Um estudo afirma que crianças que sobem em árvores enquanto brincam desenvolvem uma habilidade fundamental.
A capacidade destacada pelos pesquisadores é a de reconhecer e administrar o medo.
As crianças que sobem em árvores não exercitam apenas pernas, braços e equilíbrio. Esse tipo de brincadeira desafiadora também permite reconhecer o medo, avaliar limites e decidir até onde avançar com segurança, habilidades importantes para lidar com riscos em outras situações da infância.

Qual é a habilidade desenvolvida ao subir em árvores?
A capacidade destacada pelos pesquisadores é a de reconhecer e administrar o medo. Ao escolher um galho, calcular a altura e decidir se consegue continuar, a criança enfrenta uma situação de incerteza dentro de um contexto de brincadeira.
Esse contato gradual com desafios adequados à idade pode diminuir receios que já não correspondem às habilidades atuais da criança. O artigo científico descreve esse processo como um possível efeito antifóbico do chamado jogo de risco.
Por que essa atividade é considerada uma brincadeira de risco?
Subir em árvores faz parte de um grupo de brincadeiras que envolvem altura, velocidade, exploração e possibilidade de perder o equilíbrio.
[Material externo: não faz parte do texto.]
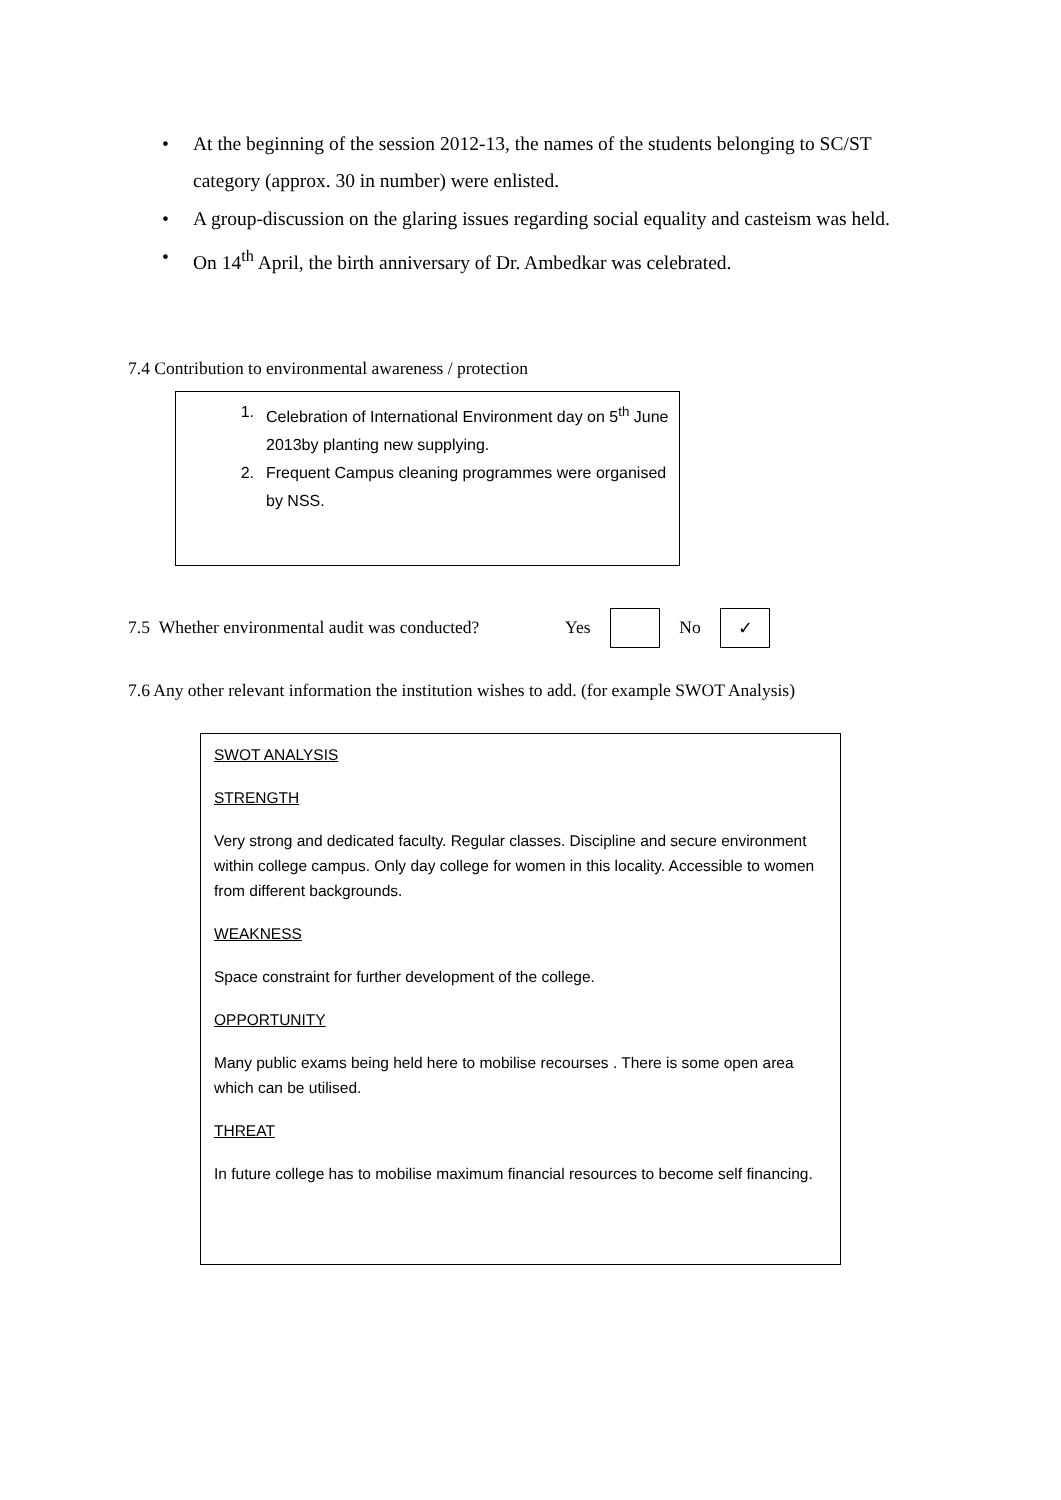• At the beginning of the session 2012-13, the names of the students belonging to SC/ST category (approx. 30 in number) were enlisted.
• A group-discussion on the glaring issues regarding social equality and casteism was held.
• On 14<sup>th</sup> April, the birth anniversary of Dr. Ambedkar was celebrated.
7.4 Contribution to environmental awareness / protection
1. Celebration of International Environment day on 5<sup>th</sup> June 2013by planting new supplying.
2. Frequent Campus cleaning programmes were organised by NSS.
7.5 Whether environmental audit was conducted? Yes No ✓
7.6 Any other relevant information the institution wishes to add. (for example SWOT Analysis)
SWOT ANALYSIS
STRENGTH
Very strong and dedicated faculty. Regular classes. Discipline and secure environment within college campus. Only day college for women in this locality. Accessible to women from different backgrounds.
WEAKNESS
Space constraint for further development of the college.
OPPORTUNITY
Many public exams being held here to mobilise recourses . There is some open area which can be utilised.
THREAT
In future college has to mobilise maximum financial resources to become self financing.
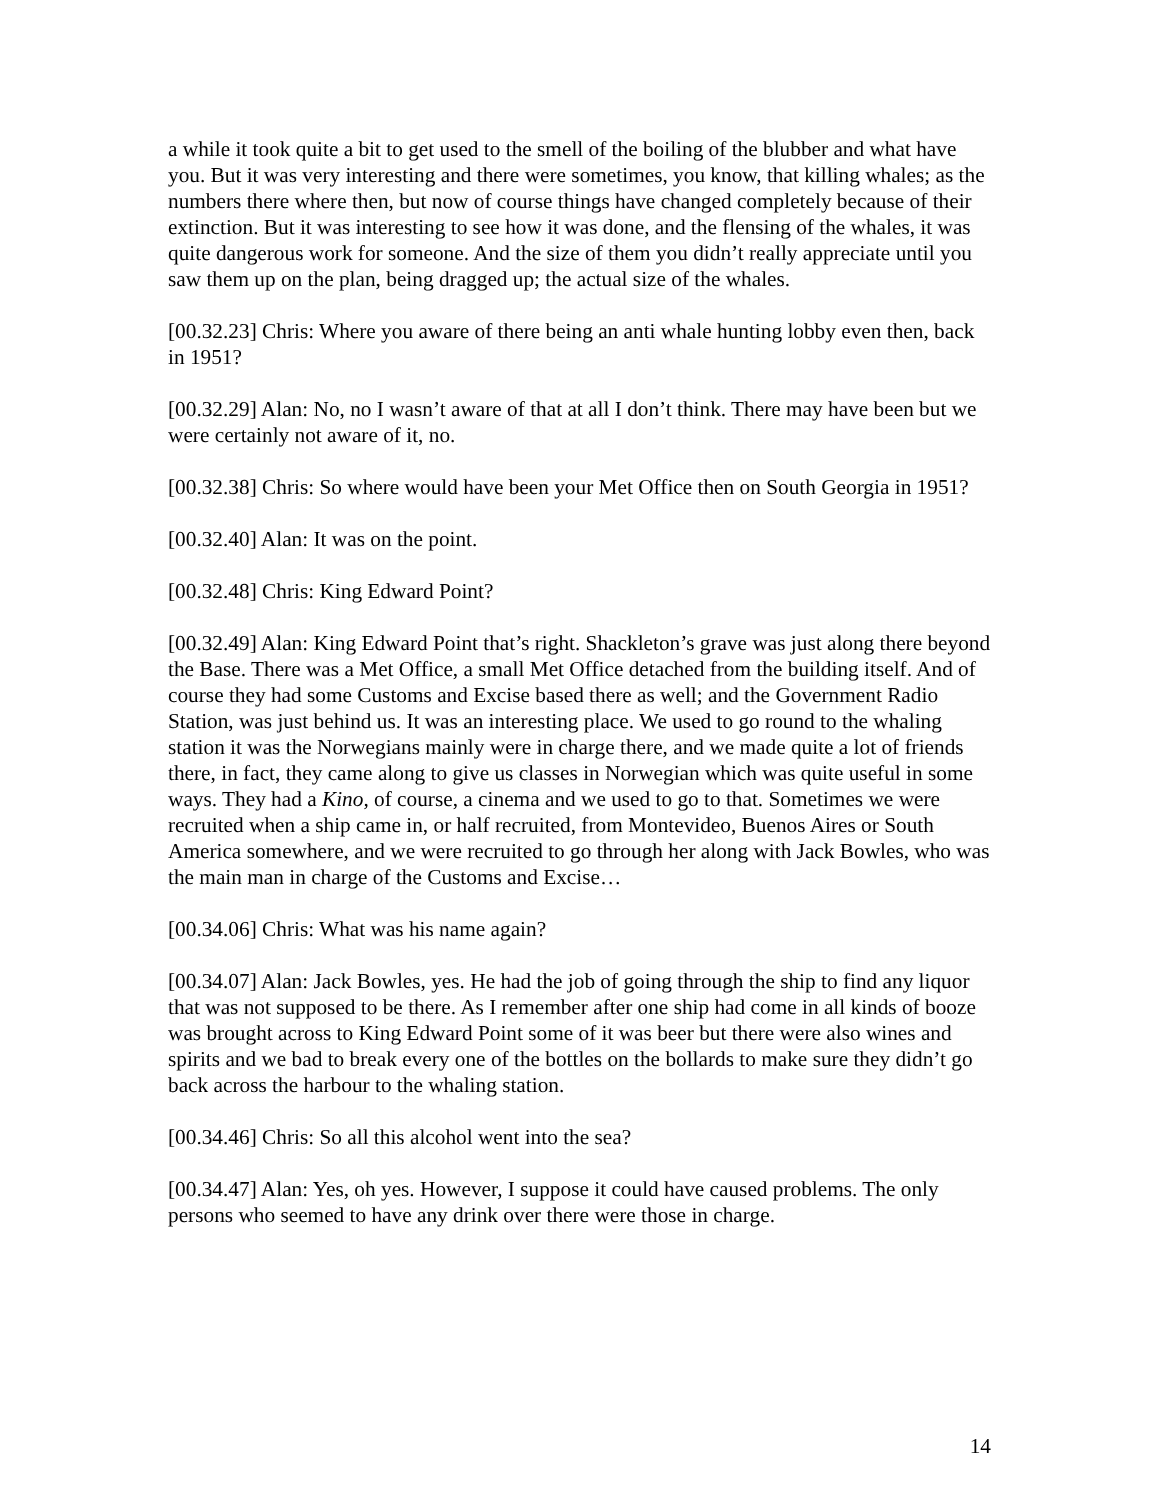a while it took quite a bit to get used to the smell of the boiling of the blubber and what have you. But it was very interesting and there were sometimes, you know, that killing whales; as the numbers there where then, but now of course things have changed completely because of their extinction. But it was interesting to see how it was done, and the flensing of the whales, it was quite dangerous work for someone. And the size of them you didn’t really appreciate until you saw them up on the plan, being dragged up; the actual size of the whales.
[00.32.23] Chris: Where you aware of there being an anti whale hunting lobby even then, back in 1951?
[00.32.29] Alan: No, no I wasn’t aware of that at all I don’t think. There may have been but we were certainly not aware of it, no.
[00.32.38] Chris: So where would have been your Met Office then on South Georgia in 1951?
[00.32.40] Alan: It was on the point.
[00.32.48] Chris: King Edward Point?
[00.32.49] Alan: King Edward Point that’s right. Shackleton’s grave was just along there beyond the Base. There was a Met Office, a small Met Office detached from the building itself. And of course they had some Customs and Excise based there as well; and the Government Radio Station, was just behind us. It was an interesting place. We used to go round to the whaling station it was the Norwegians mainly were in charge there, and we made quite a lot of friends there, in fact, they came along to give us classes in Norwegian which was quite useful in some ways. They had a Kino, of course, a cinema and we used to go to that. Sometimes we were recruited when a ship came in, or half recruited, from Montevideo, Buenos Aires or South America somewhere, and we were recruited to go through her along with Jack Bowles, who was the main man in charge of the Customs and Excise…
[00.34.06] Chris: What was his name again?
[00.34.07] Alan: Jack Bowles, yes. He had the job of going through the ship to find any liquor that was not supposed to be there. As I remember after one ship had come in all kinds of booze was brought across to King Edward Point some of it was beer but there were also wines and spirits and we bad to break every one of the bottles on the bollards to make sure they didn’t go back across the harbour to the whaling station.
[00.34.46] Chris: So all this alcohol went into the sea?
[00.34.47] Alan: Yes, oh yes. However, I suppose it could have caused problems. The only persons who seemed to have any drink over there were those in charge.
14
O risco não significa colocar a criança diante de um perigo incontrolável, mas permitir desafios que ela possa perceber e administrar conforme sua experiência.
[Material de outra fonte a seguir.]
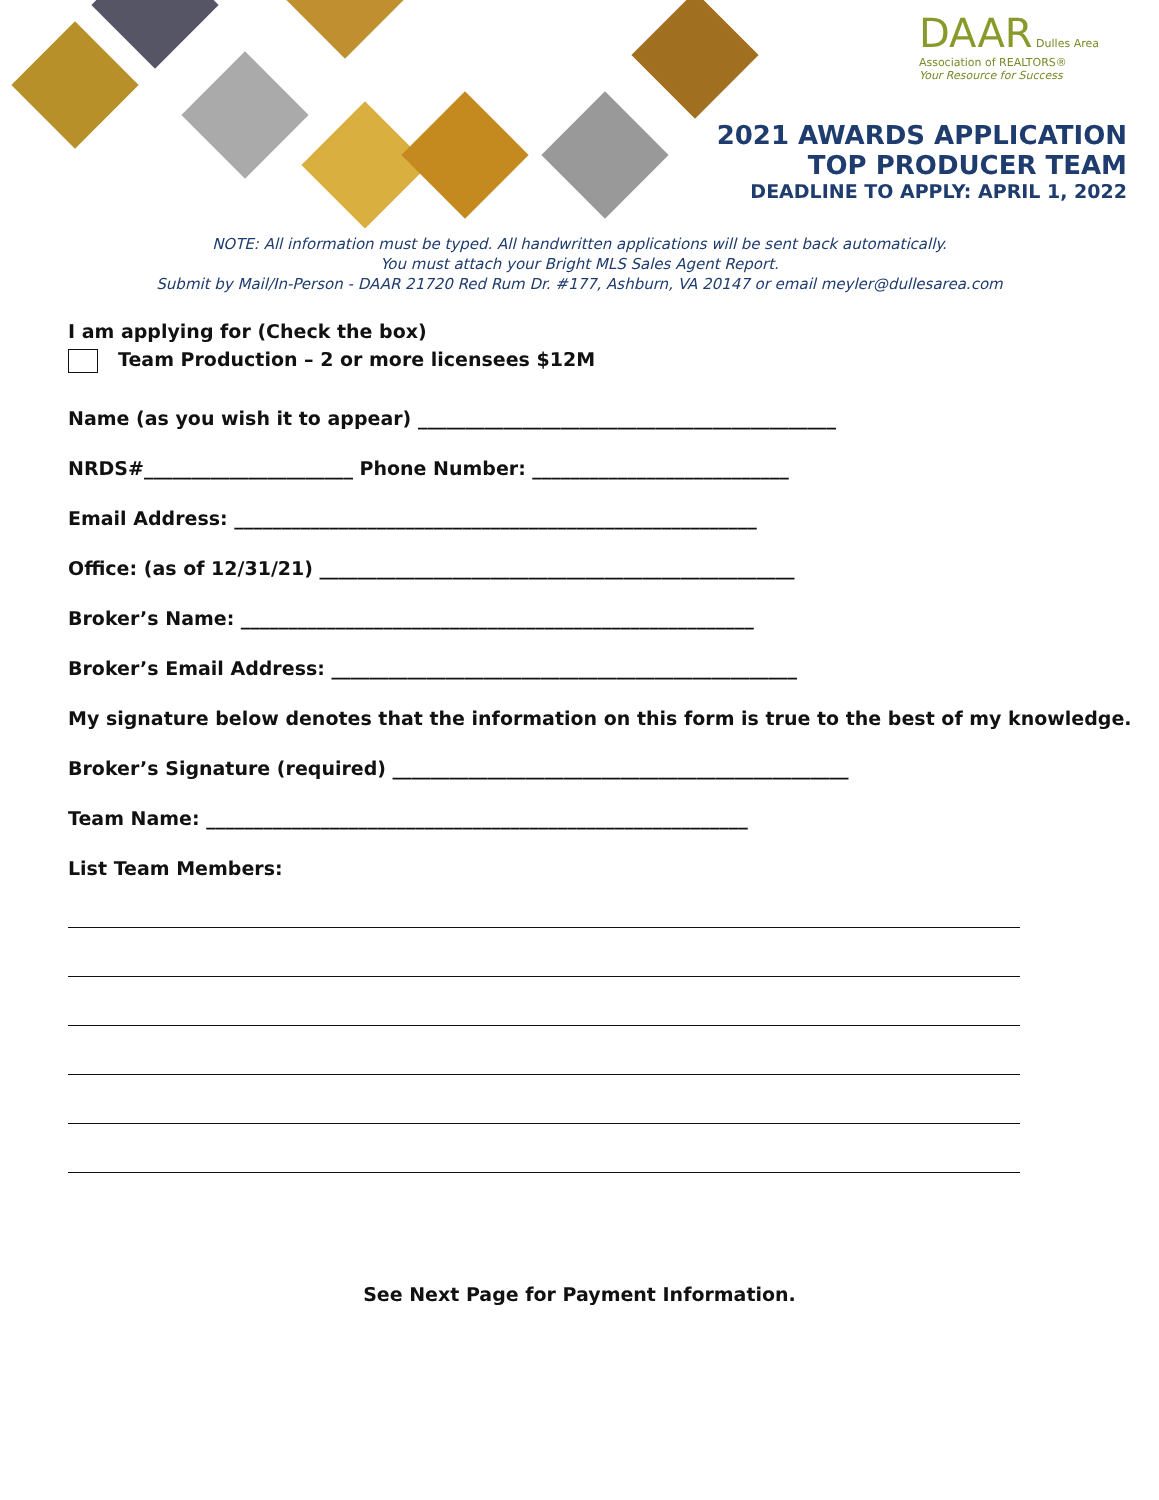DAAR Dulles Area
Association of REALTORS®
Your Resource for Success
2021 AWARDS APPLICATION
TOP PRODUCER TEAM
DEADLINE TO APPLY: APRIL 1, 2022
NOTE: All information must be typed. All handwritten applications will be sent back automatically.
You must attach your Bright MLS Sales Agent Report.
Submit by Mail/In-Person - DAAR 21720 Red Rum Dr. #177, Ashburn, VA 20147 or email meyler@dullesarea.com
I am applying for (Check the box)
Team Production – 2 or more licensees $12M
Name (as you wish it to appear) ____________________________________________
NRDS#______________________ Phone Number: ___________________________
Email Address: _______________________________________________________
Office: (as of 12/31/21) __________________________________________________
Broker’s Name: ______________________________________________________
Broker’s Email Address: _________________________________________________
My signature below denotes that the information on this form is true to the best of my knowledge.
Broker’s Signature (required) ________________________________________________
Team Name: _________________________________________________________
List Team Members:
See Next Page for Payment Information.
- escolher quais galhos parecem firmes;
- ajustar os pés e as mãos durante a subida;
- perceber quando a altura começa a causar insegurança;
- decidir se deve continuar, parar ou descer;
- aprender com tentativas que não saem como esperado.
Como subir em árvores também trabalha o corpo?
A escalada exige força nas mãos, nos braços e nas pernas, além de coordenação entre diferentes movimentos. Como os galhos apresentam espessuras e posições variadas, a criança precisa adaptar continuamente o corpo e manter o centro de equilíbrio.
Essas mudanças estimulam a percepção corporal e ajudam a criança a entender onde estão seus pés, mãos e tronco no espaço. Estudos sobre escalada em árvores também relacionam a atividade ao desenvolvimento físico, social e emocional, embora os resultados não permitam afirmar que um único tipo de brincadeira produza todos esses benefícios sozinho.

Quais cuidados tornam a brincadeira mais segura?
O adulto pode observar o ambiente sem controlar cada movimento da criança. A prioridade é retirar perigos que ela não consegue identificar, enquanto os desafios visíveis e adequados à idade podem permanecer para que sejam avaliados durante a brincadeira.
- verifique se a árvore está saudável e sem galhos quebrados;
- evite áreas próximas a fios elétricos, ruas ou superfícies pontiagudas;
- escolha alturas compatíveis com a experiência da criança;
- mantenha supervisão próxima, principalmente nas primeiras tentativas;
- não force a subida quando a criança demonstrar medo ou quiser parar;
- oriente a descer com calma, mantendo pontos de apoio.
Subir em árvores realmente elimina o medo?
A pesquisa citada apresenta uma hipótese sobre como o jogo de risco pode ajudar crianças a lidar com receios e adquirir confiança nas próprias habilidades. Ela não afirma que subir em árvores trate fobias nem que todas as crianças responderão da mesma maneira, pois idade, desenvolvimento e experiências anteriores influenciam a reação.
O principal aprendizado surge quando a criança encontra um desafio controlável, observa o próprio corpo e toma decisões sem ser pressionada a ultrapassar seus limites. Nesse contexto, a árvore se transforma em um espaço de equilíbrio, coordenação, autonomia e avaliação prática do risco.